▶ [Document segment]
Segment Open

United States Army Airfield

Lakeland Army Airfield, was a World War II United States Army Air Force located 5.3 miles southwest of Lakeland, Florida. From 1960 to 2017 it was Lakeland Linder Regional Airport. In 2017 it was renamed Lakeland Linder International Airport.

==History==

=== Origins ===
On May 22, 1941, the Lakeland City Commission passed a Resolution naming the Lakeland Airport No. 2, which was under construction, Drane Field in honor of Herbert J. Drane, one of Lakeland's outstanding citizens.

The city had barely begun work on the new airport when, with war already raging in Europe, it leased the under-construction facility to the War Department. The U. S. Army Corps of Engineers improved and expanded the three runways, into a star-shaped pattern of 5000x150 feet (NE/SW), 5000x150 feet (E/W), and 5000x150 feet (NW/SE), along with a series of taxiways, dispersal parking hardstands, hangar ramp, and constructed the necessary buildings to operate a training facility to instruct U.S. Army Air Forces pilots and flight crews to fly combat bombers and fighters.

In early May 1942, enough construction was completed to dedicate the new military base, named Lakeland Army Air Field. The base was assigned to the Third Air Force, III Bomber Command, and the 60th Flying Training Detachment (Medium Bombardment) was activated to manage the base facilities. Lakeland AAF was subsequently assigned as a sub-base to MacDill Field in nearby Tampa.

In May 1942, however, the airfield was not yet ready to support the flying training mission. Construction delays limited the operational use of the field, and Air Service Command (ASC) used the base station as a staging area for organizing, training and deploying Service Groups to overseas theaters.

=== III Bomber Command ===
The first flying unit to arrive at Lakeland AAF was the Martin B-26 Marauder-equipped 320th Bombardment Group with three squadrons of aircraft and personnel. It was moved from MacDill Field at the beginning of August 1942 and was sent to Lakeland for 2d phase combat training to alleviate congestion in the Tampa Bay airspace. Training was cut off in late August 1942 and the 320th subsequently deployed to Twelfth Air Force, then located in England, for final training. The unit was urgently needed in England for staging prior to the Operation Torch landings, engaging in combat during the North African Campaign beginning in December 1942.

Segment Closed

▶ [Exercise set]
• 1. Answer these from the Lakeland Army Airfield text:
(a) How far from Lakeland, and in what direction, was the airfield located?
(b) In whose honor was Drane Field named?
(c) What aircraft equipped the 320th Bombardment Group?
• 2. In the Lakeland Army Airfield text, copy word for word the part that opens with "Lakeland Army Airfield, was" and closes with "Lakeland's outstanding citizens.".
• 3. Rewrite the Lakeland Army Airfield text's paragraph beginning "In early May 1942, enough construction" as a short list that keeps its main facts.

▶ [Dataset records]
Segment Open

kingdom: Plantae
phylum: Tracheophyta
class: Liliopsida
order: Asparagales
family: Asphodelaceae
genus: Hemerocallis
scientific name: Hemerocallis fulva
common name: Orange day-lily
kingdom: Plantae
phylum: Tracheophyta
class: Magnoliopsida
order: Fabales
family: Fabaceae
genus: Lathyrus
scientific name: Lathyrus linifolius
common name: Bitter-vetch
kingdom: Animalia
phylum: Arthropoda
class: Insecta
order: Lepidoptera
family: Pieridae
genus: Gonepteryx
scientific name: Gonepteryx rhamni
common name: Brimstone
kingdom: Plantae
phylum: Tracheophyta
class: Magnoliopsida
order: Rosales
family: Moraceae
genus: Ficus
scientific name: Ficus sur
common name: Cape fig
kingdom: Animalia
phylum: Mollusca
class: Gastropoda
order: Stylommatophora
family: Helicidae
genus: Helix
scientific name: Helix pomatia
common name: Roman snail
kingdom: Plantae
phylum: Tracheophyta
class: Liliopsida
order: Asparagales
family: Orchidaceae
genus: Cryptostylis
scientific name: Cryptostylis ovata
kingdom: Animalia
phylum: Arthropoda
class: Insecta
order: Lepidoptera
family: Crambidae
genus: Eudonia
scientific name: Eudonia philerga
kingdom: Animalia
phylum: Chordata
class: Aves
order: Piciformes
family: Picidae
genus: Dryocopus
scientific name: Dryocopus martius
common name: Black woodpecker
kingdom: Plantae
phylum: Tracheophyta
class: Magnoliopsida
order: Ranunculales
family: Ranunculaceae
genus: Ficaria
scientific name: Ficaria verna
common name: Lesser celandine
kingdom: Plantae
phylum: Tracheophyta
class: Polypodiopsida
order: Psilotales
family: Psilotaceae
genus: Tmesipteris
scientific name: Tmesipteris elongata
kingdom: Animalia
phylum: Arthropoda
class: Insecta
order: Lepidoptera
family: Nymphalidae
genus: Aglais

Segment Closed

▶ [Results by task]
• 1.
(a) 5.3 miles southwest of Lakeland, Florida.
(b) Herbert J. Drane.
(c) The Martin B-26 Marauder.

• 2.
Lakeland Army Airfield, was a World War II United States Army Air Force located 5.3 miles southwest of Lakeland, Florida. From 1960 to 2017 it was Lakeland Linder Regional Airport. In 2017 it was renamed Lakeland Linder International Airport.

==History==

=== Origins ===
On May 22, 1941, the Lakeland City Commission passed a Resolution naming the Lakeland Airport No. 2, which was under construction, Drane Field in honor of Herbert J. Drane, one of Lakeland's outstanding citizens.

• 3.
- Early May 1942: enough construction was done to dedicate the base as Lakeland Army Air Field.
- Assigned to the Third Air Force, III Bomber Command.
- The 60th Flying Training Detachment (Medium Bombardment) was activated to manage the base facilities.
- Later made a sub-base of MacDill Field in nearby Tampa.